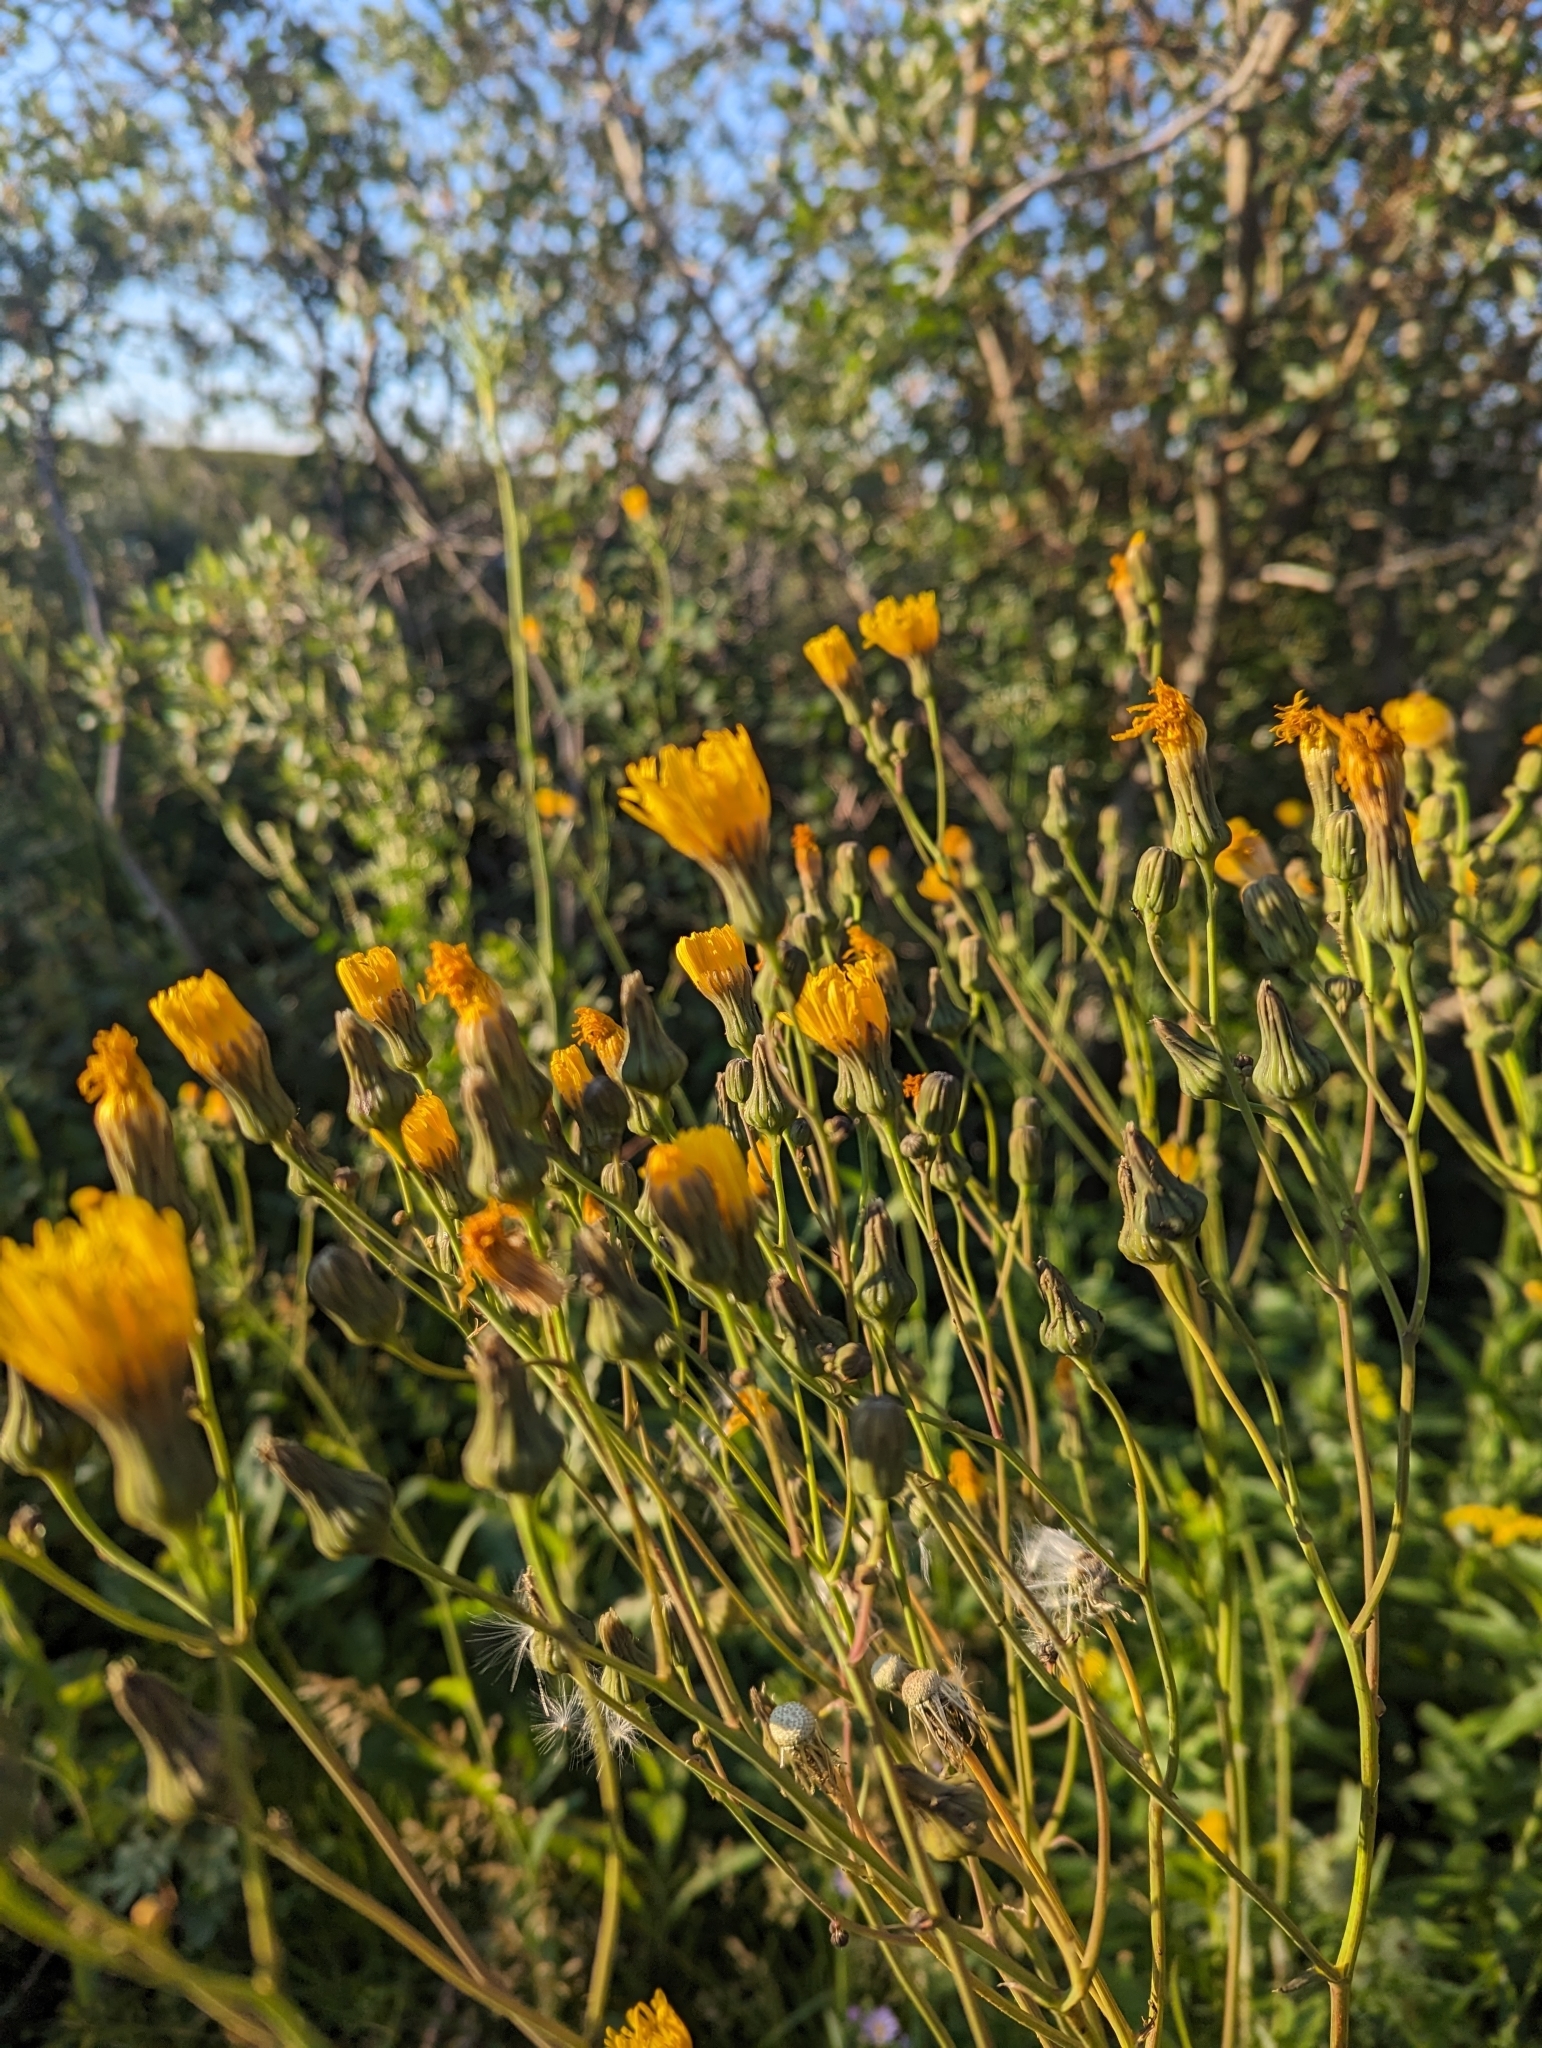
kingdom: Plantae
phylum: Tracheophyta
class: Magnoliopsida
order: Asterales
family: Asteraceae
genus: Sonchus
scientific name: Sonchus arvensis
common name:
-=-=-
WHAT IS EXPECTED: Convert the lines of every row into a JSON list of strings, one string per line, leaving out blank lines and the pictures.

TASK RESULT:
[
  "kingdom: Plantae",
  "phylum: Tracheophyta",
  "class: Magnoliopsida",
  "order: Asterales",
  "family: Asteraceae",
  "genus: Sonchus",
  "scientific name: Sonchus arvensis",
  "common name:"
]